The records below are to be transcribed exactly, with the pictures removed.

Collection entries
------------
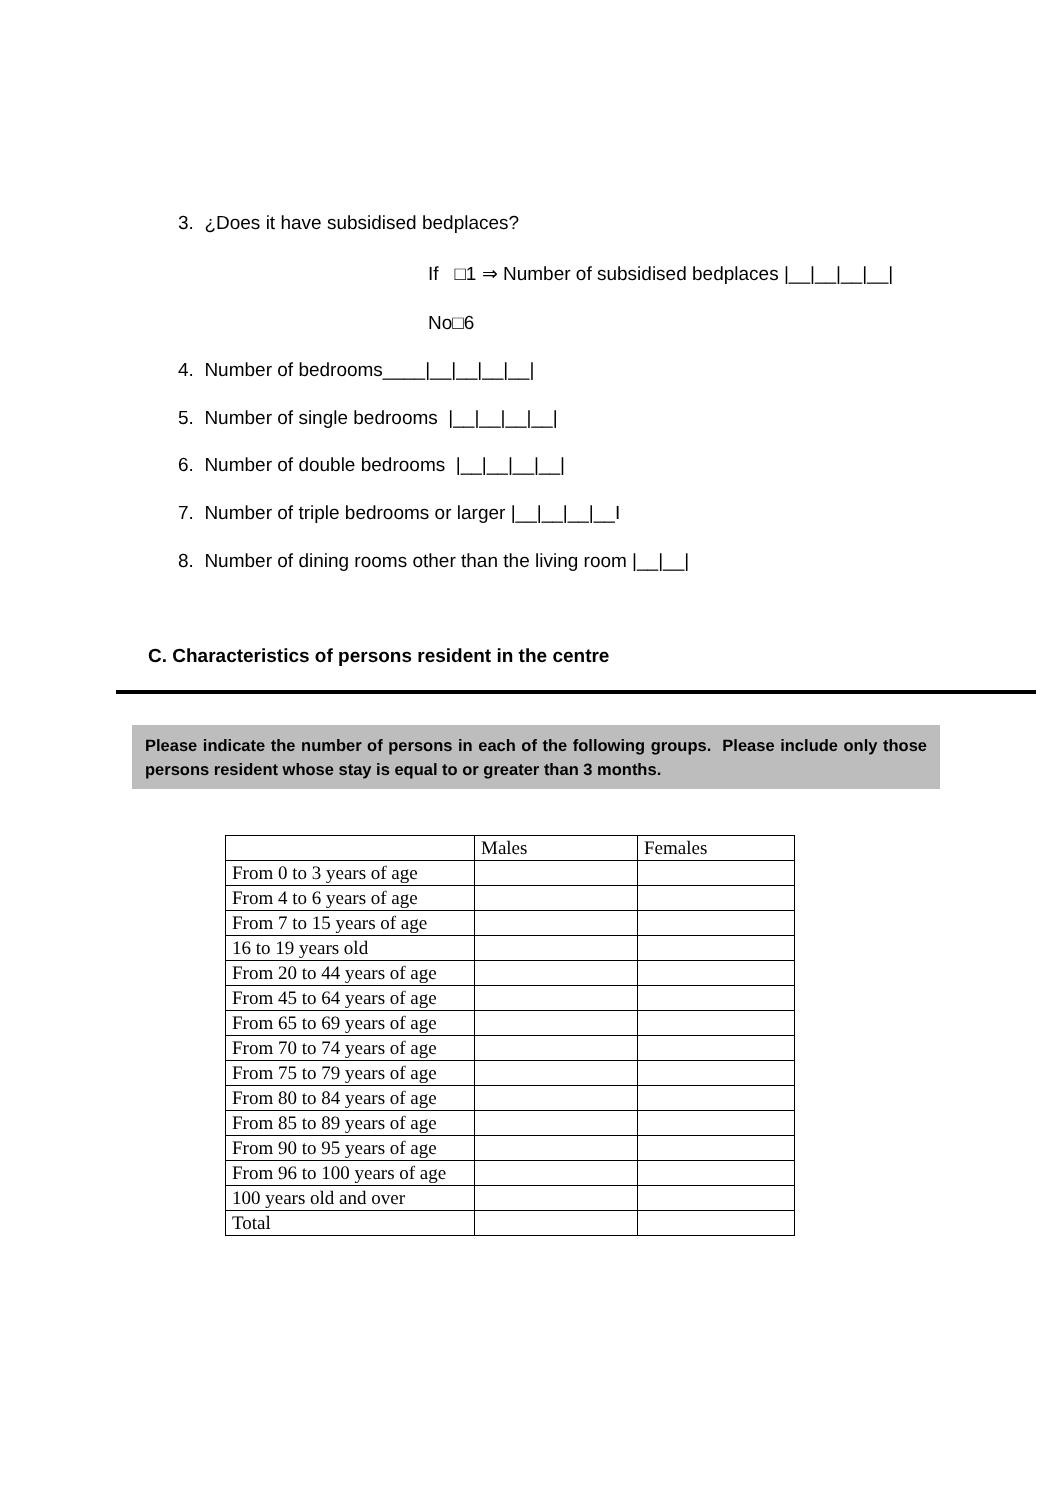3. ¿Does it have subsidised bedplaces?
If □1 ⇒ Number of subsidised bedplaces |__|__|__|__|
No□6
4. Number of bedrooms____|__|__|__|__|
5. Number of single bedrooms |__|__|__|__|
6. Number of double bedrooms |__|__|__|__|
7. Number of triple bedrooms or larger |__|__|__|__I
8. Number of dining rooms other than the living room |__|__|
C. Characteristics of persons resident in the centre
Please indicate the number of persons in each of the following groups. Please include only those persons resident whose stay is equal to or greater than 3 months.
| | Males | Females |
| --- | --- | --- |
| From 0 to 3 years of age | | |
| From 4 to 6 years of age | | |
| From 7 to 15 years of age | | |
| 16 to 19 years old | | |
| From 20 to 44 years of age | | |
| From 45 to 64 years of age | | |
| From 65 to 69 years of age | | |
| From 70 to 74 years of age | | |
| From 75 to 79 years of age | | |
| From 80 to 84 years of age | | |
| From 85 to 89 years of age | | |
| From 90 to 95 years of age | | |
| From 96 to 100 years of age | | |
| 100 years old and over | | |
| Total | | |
------------
Output for this task:
3. ¿Does it have subsidised bedplaces?
If □1 ⇒ Number of subsidised bedplaces |__|__|__|__|
No□6
4. Number of bedrooms____|__|__|__|__|
5. Number of single bedrooms |__|__|__|__|
6. Number of double bedrooms |__|__|__|__|
7. Number of triple bedrooms or larger |__|__|__|__I
8. Number of dining rooms other than the living room |__|__|
C. Characteristics of persons resident in the centre
Please indicate the number of persons in each of the following groups. Please include only those persons resident whose stay is equal to or greater than 3 months.
| | Males | Females |
| --- | --- | --- |
| From 0 to 3 years of age | | |
| From 4 to 6 years of age | | |
| From 7 to 15 years of age | | |
| 16 to 19 years old | | |
| From 20 to 44 years of age | | |
| From 45 to 64 years of age | | |
| From 65 to 69 years of age | | |
| From 70 to 74 years of age | | |
| From 75 to 79 years of age | | |
| From 80 to 84 years of age | | |
| From 85 to 89 years of age | | |
| From 90 to 95 years of age | | |
| From 96 to 100 years of age | | |
| 100 years old and over | | |
| Total | | |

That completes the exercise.